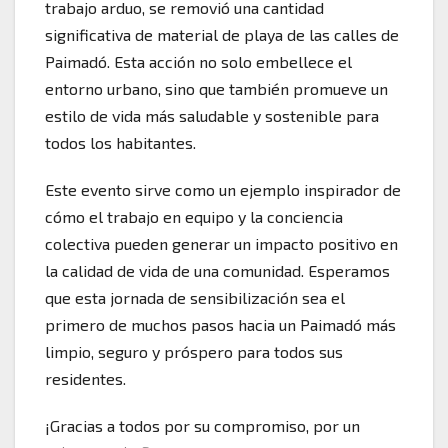
trabajo arduo, se removió una cantidad
significativa de material de playa de las calles de
Paimadó. Esta acción no solo embellece el
entorno urbano, sino que también promueve un
estilo de vida más saludable y sostenible para
todos los habitantes.
Este evento sirve como un ejemplo inspirador de
cómo el trabajo en equipo y la conciencia
colectiva pueden generar un impacto positivo en
la calidad de vida de una comunidad. Esperamos
que esta jornada de sensibilización sea el
primero de muchos pasos hacia un Paimadó más
limpio, seguro y próspero para todos sus
residentes.
¡Gracias a todos por su compromiso, por un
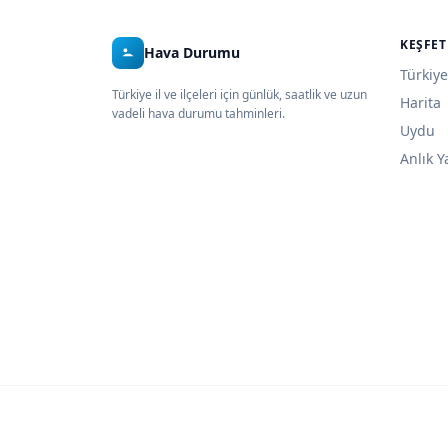
KEŞFET
Hava Durumu
Türkiye
Türkiye il ve ilçeleri için günlük, saatlik ve uzun
Harita
vadeli hava durumu tahminleri.
Uydu
Anlık Y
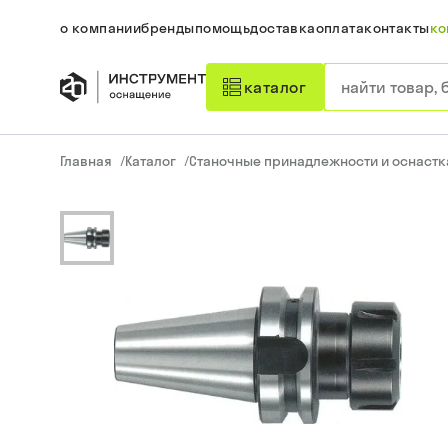
о компании
бренды
помощь
доставка
оплата
контакты
ко
каталог
Главная
/
Каталог
/
Станочные принадлежности и оснастк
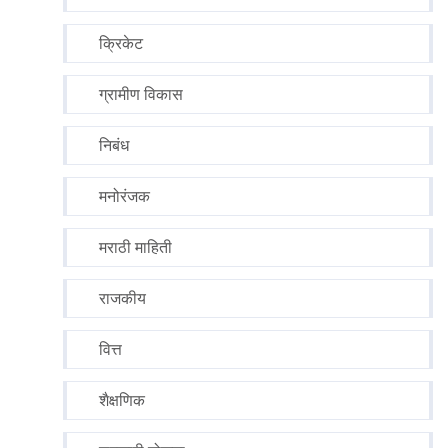
क्रिकेट
ग्रामीण विकास
निबंध
मनोरंजक
मराठी माहिती
राजकीय
वित्त
शैक्षणिक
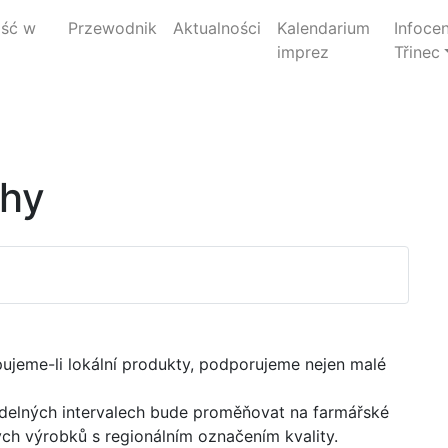
jść w
Przewodnik
Aktualności
Kalendarium
Infoce
imprez
Třinec
rhy
ujeme-li lokální produkty, podporujeme nejen malé
videlných intervalech bude proměňovat na farmářské
ých výrobků s regionálním označením kvality.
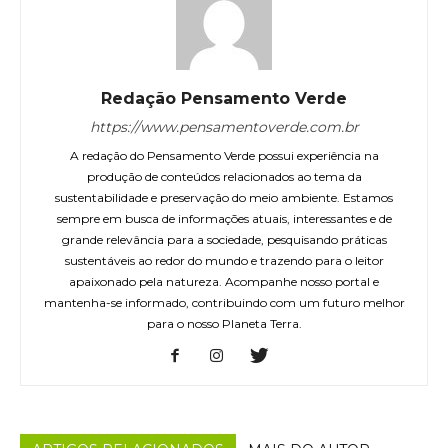
Redação Pensamento Verde
https://www.pensamentoverde.com.br
A redação do Pensamento Verde possui experiência na
produção de conteúdos relacionados ao tema da
sustentabilidade e preservação do meio ambiente. Estamos
sempre em busca de informações atuais, interessantes e de
grande relevância para a sociedade, pesquisando práticas
sustentáveis ao redor do mundo e trazendo para o leitor
apaixonado pela natureza. Acompanhe nosso portal e
mantenha-se informado, contribuindo com um futuro melhor
para o nosso Planeta Terra.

◆ ◆ ◆

-- Work to complete --
Repeat every record exactly, but not the pictures.

-- Written reply --
trabajo arduo, se removió una cantidad
significativa de material de playa de las calles de
Paimadó. Esta acción no solo embellece el
entorno urbano, sino que también promueve un
estilo de vida más saludable y sostenible para
todos los habitantes.
Este evento sirve como un ejemplo inspirador de
cómo el trabajo en equipo y la conciencia
colectiva pueden generar un impacto positivo en
la calidad de vida de una comunidad. Esperamos
que esta jornada de sensibilización sea el
primero de muchos pasos hacia un Paimadó más
limpio, seguro y próspero para todos sus
residentes.
¡Gracias a todos por su compromiso, por un
KEŞFET
Hava Durumu
Türkiye
Türkiye il ve ilçeleri için günlük, saatlik ve uzun
Harita
vadeli hava durumu tahminleri.
Uydu
Anlık Y
о компании
бренды
помощь
доставка
оплата
контакты
ко
каталог
Главная
/
Каталог
/
Станочные принадлежности и оснастк
क्रिकेट
ग्रामीण विकास
निबंध
मनोरंजक
मराठी माहिती
राजकीय
वित्त
शैक्षणिक
jść w
Przewodnik
Aktualności
Kalendarium
Infoce
imprez
Třinec
rhy
ujeme-li lokální produkty, podporujeme nejen malé
videlných intervalech bude proměňovat na farmářské
ých výrobků s regionálním označením kvality.
Redação Pensamento Verde
https://www.pensamentoverde.com.br
A redação do Pensamento Verde possui experiência na
produção de conteúdos relacionados ao tema da
sustentabilidade e preservação do meio ambiente. Estamos
sempre em busca de informações atuais, interessantes e de
grande relevância para a sociedade, pesquisando práticas
sustentáveis ao redor do mundo e trazendo para o leitor
apaixonado pela natureza. Acompanhe nosso portal e
mantenha-se informado, contribuindo com um futuro melhor
para o nosso Planeta Terra.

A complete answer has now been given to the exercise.